EXCLUSIVE: Pennsylvania Avenue Office Building Sells For $338M
An office building four blocks from the White House has just traded hands in one of D.C.'s biggest sales of 2018.
D.C.-based PRP Real Estate Investment Management today closed on the acquisition of 1111 Pennsylvania Ave. NW for $338M, PRP President Paul Dougherty tells Bisnow. Eastdil Secured's Nicholas Pappas represented the seller, Invesco.
The anchor tenant of the 337K SF building, law firm Morgan, Lewis & Bockius, renewed its full-building lease for 15 years last year, Dougherty said. The buyer secured $132M in financing from Santander Bank and Citizens Bank and has an equity partner, which Dougherty declined to name.
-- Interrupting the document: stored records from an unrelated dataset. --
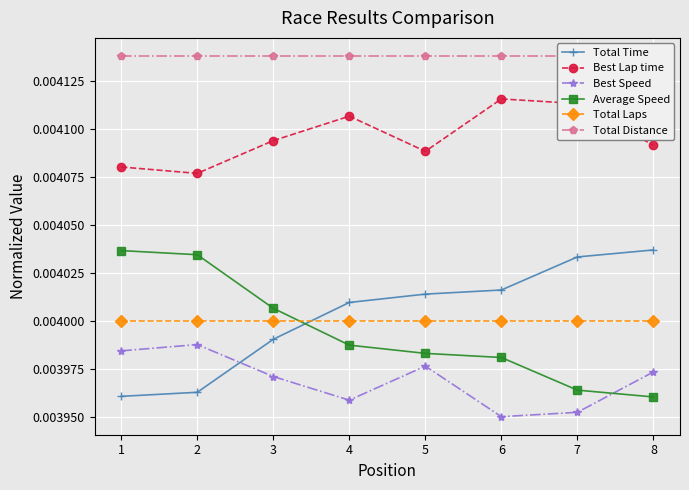

List the labels in order of Best Speed value, smallest first.

6, 7, 4, 3, 8, 5, 1, 2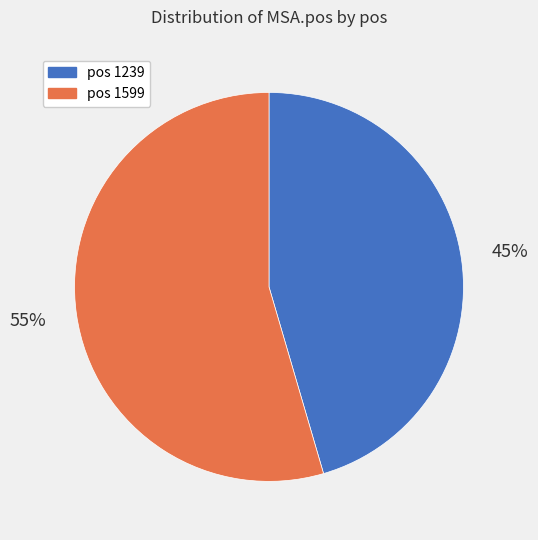

Does any single category account for the majority?

Yes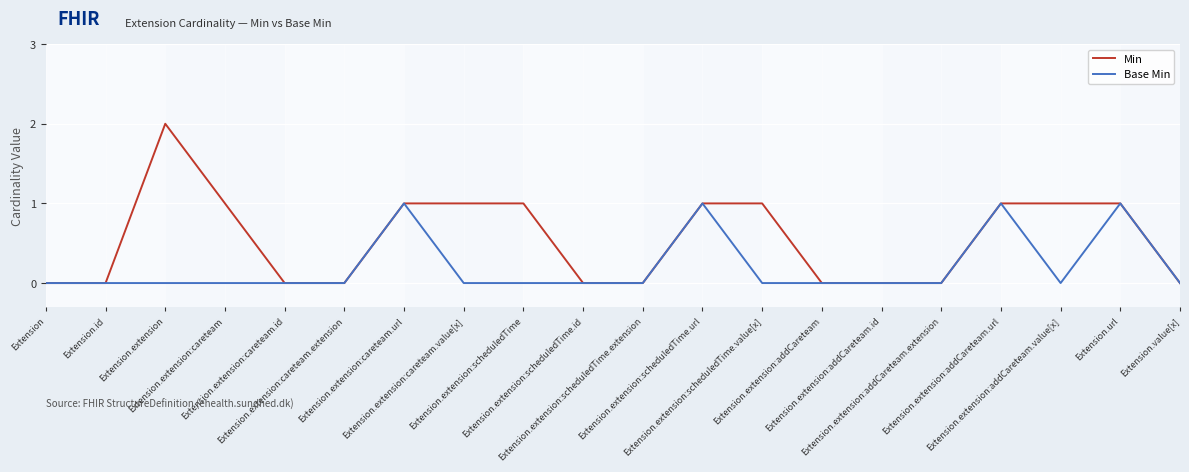

Rank the series at Extension.extension from lowest to highest value.

Base Min, Min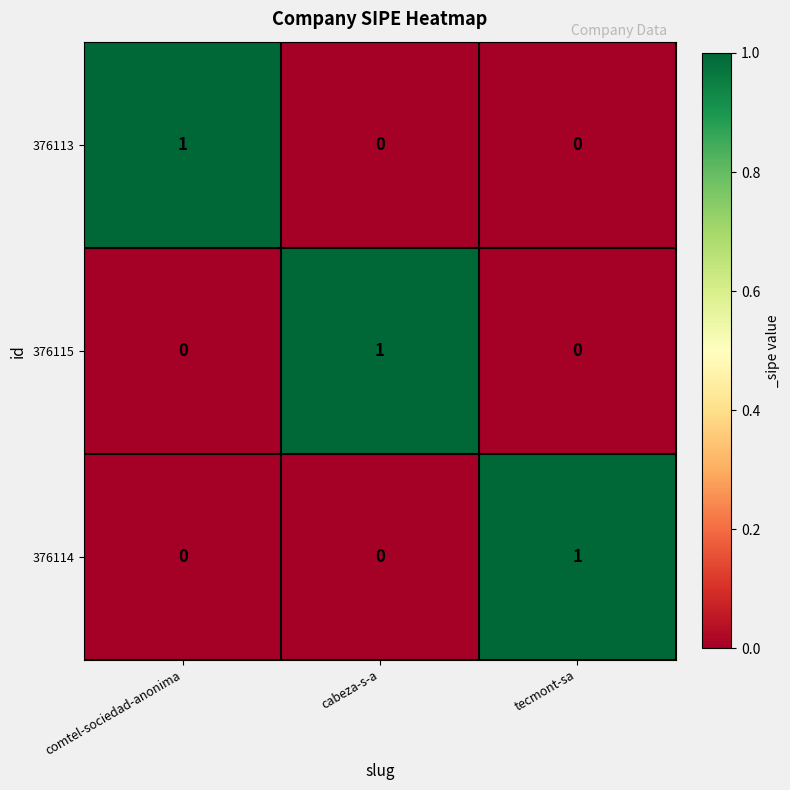

Reading left to right, transcribe all the data shown in this chart.

376113: 1	0	0
376115: 0	1	0
376114: 0	0	1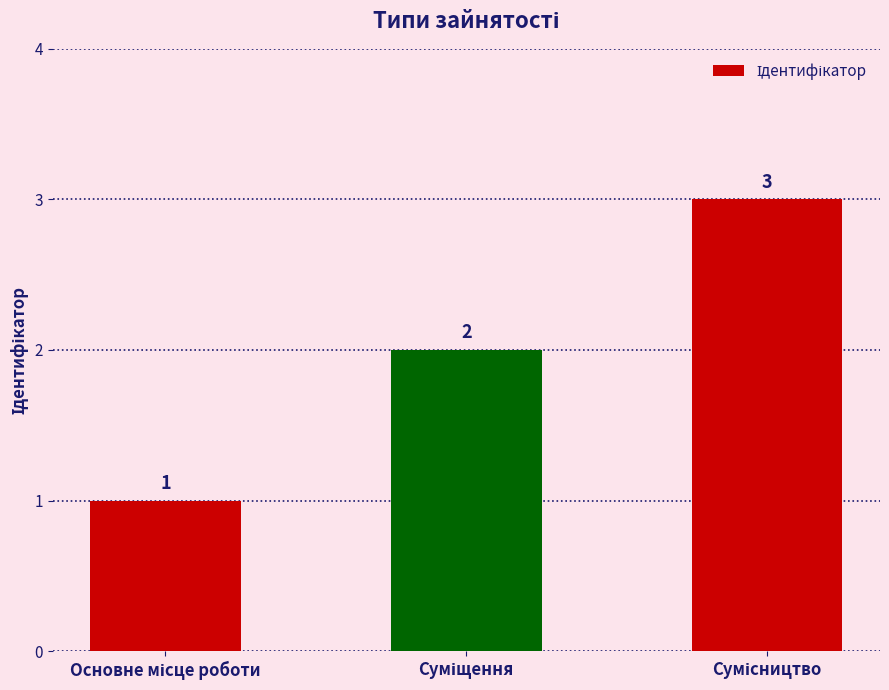

What is the value of the 3rd bar from the left?

3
The 14-story building has amenities including a rooftop terrace and fitness center, and its ground-floor space includes West Wing Café and a Bright Horizons day care center. It underwent a full-scale redevelopment in 2002 and an interior renovation in 2007 when the law firm last renewed its lease. The acquisition fits in with PRP's investment strategy of buying office buildings that have long-term leases with quality tenants that it can hold for years.
"Morgan, Lewis & Bockius was a perfect example of something that's net lease, with an incredibly strong and profitable firm," Dougherty said. "It checked every box in terms of location, quality of building, tenancy, the whole thing."
The building sits across the street from the Trump International Hotel and two blocks west of the J. Edgar Hoover Building. That block had been planned to be tapped for a mixed-use development once the FBI found a new home, but now could remain the FBI's headquarters following a General Services Administration reversal in which President Donald Trump appears to have been directly involved. Dougherty said he would prefer the FBI leave the site.
"What should go there is something more mixed-use in nature, something with a cultural component to it and arts and retail, something to liven up Pennsylvania Avenue," Dougherty said.
The deal appears to be the second-largest D.C. property sale of 2018 after Georgetown's Washington Harbor, which traded for $415M in July. The Pennsylvania Avenue sale, at roughly $1K/SF, is not the priciest per-square-foot sale of the year, but it is near the upper end of the market's pricing range.
It represents the third D.C.-area office acquisition this year for PRP, which continues to be an active buyer. In July, it acquired Arlington's three-building Sequoia Plaza office complex for $152M. In February, it paid $40M for two foreclosed Alexandria office buildings.
"We're looking around the country for net-lease assets," Dougherty said. "We're looking primarily for investment-rated tenants ... it's got to be a good story about the stickiness of the tenant, because we don't want to buy a building and find out they're going to vacate."